Could you repeat all of the entries below word for word, apart from the pictures?

* * * * *

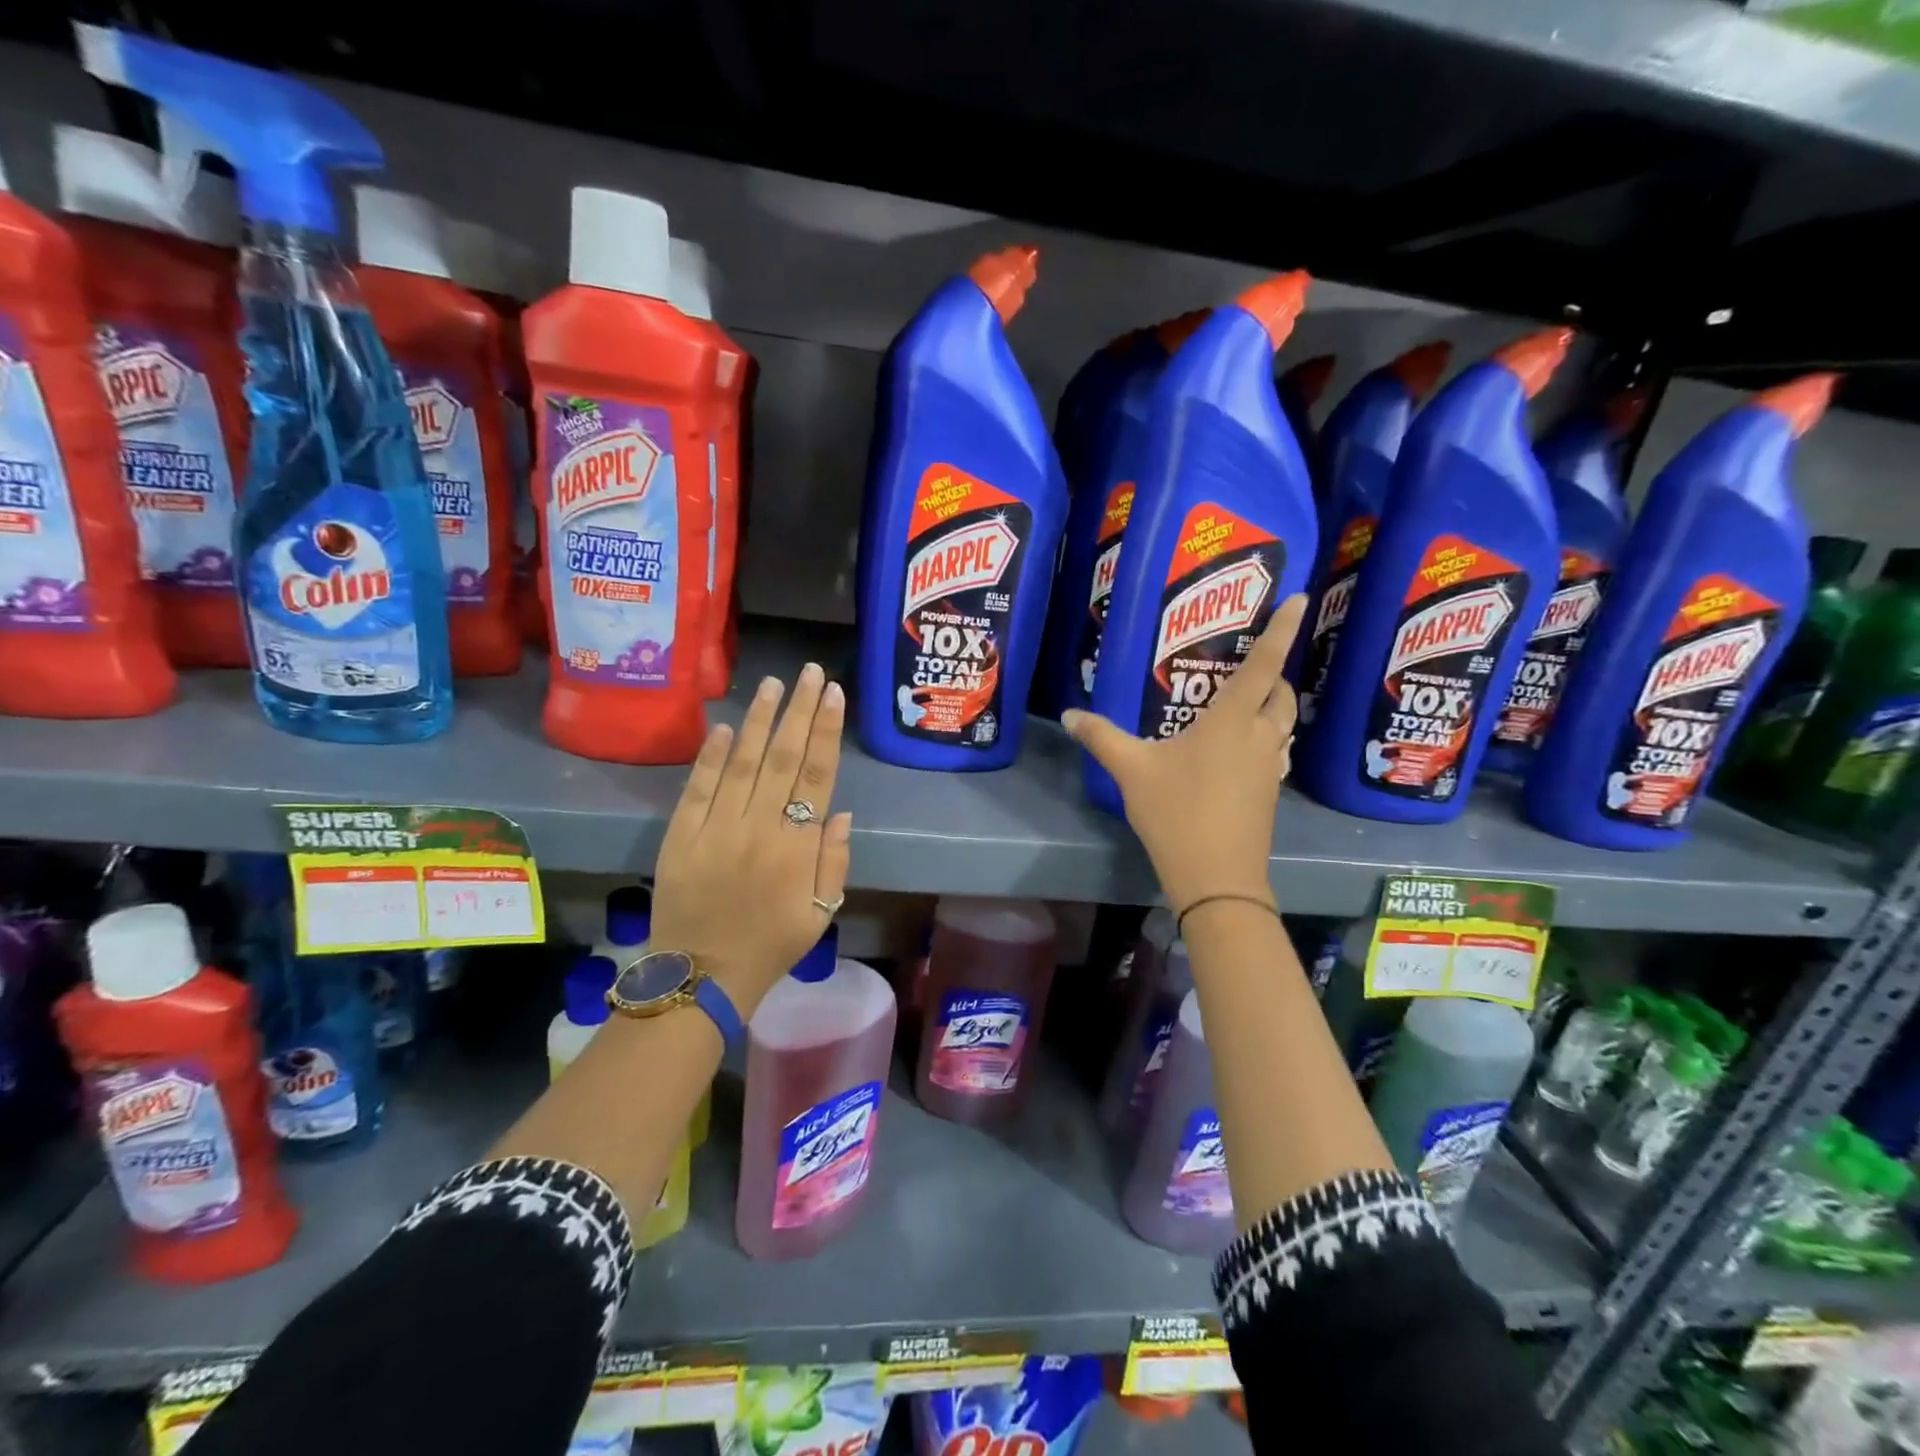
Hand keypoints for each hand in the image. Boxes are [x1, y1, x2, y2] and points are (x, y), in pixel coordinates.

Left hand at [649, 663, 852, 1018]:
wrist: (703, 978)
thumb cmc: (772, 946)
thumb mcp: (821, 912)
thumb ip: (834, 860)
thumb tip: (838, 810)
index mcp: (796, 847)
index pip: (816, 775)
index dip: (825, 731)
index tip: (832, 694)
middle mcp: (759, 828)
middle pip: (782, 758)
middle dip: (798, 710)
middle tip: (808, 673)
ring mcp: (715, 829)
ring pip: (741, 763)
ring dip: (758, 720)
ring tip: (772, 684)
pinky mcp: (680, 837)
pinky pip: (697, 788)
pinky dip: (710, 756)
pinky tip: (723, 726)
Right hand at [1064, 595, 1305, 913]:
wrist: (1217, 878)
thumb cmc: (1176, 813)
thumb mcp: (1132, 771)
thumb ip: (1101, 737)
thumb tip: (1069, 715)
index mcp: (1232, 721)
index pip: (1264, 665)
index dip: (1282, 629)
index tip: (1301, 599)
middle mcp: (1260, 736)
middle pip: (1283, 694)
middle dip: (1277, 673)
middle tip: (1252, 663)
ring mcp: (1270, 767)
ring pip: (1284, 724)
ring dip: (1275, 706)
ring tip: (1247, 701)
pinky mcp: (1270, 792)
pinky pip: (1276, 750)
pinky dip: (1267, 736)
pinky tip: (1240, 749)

* * * * *

Completed exercise:
Hand keypoints for each hand in the image. Boxes are [x1, y1, x2, y2] and points are (x, y), in pixel coordinates.

Left hand at [649, 663, 852, 1018]:
wrist: (703, 978)
thumb cmc: (772, 946)
thumb mcp: (821, 912)
thumb ip: (834, 860)
thumb tip: (838, 810)
index mcp: (796, 847)
index pip: (816, 775)
index dip: (825, 731)
index tip: (832, 694)
middle mcp: (759, 828)
middle pip: (782, 758)
middle dip: (798, 710)
middle tip: (808, 673)
ring mcp: (715, 829)
ring pip: (741, 763)
ring dip: (758, 720)
ring tip: (772, 684)
pinky mcp: (680, 837)
pinky pip: (697, 788)
pinky dip: (710, 756)
pinky tip: (723, 726)
Right hand at [1064, 595, 1305, 913]:
wrist: (1217, 878)
thumb cmc: (1176, 813)
thumb mcp: (1132, 771)
thumb ip: (1101, 737)
thumb tip: (1069, 715)
index mcp: (1232, 721)
index pip: (1264, 665)
index dip: (1282, 629)
index tip: (1301, 599)
middle mcp: (1260, 736)
middle pip: (1283, 694)
middle dip: (1277, 673)
middle tip: (1252, 663)
ring mcp: (1270, 767)
ring pip: (1284, 724)
ring dip: (1275, 706)
ring tip: (1247, 701)
pinky mcp: (1270, 792)
pinky pip: (1276, 750)
pinky dip: (1267, 736)
pinky tip: (1240, 749)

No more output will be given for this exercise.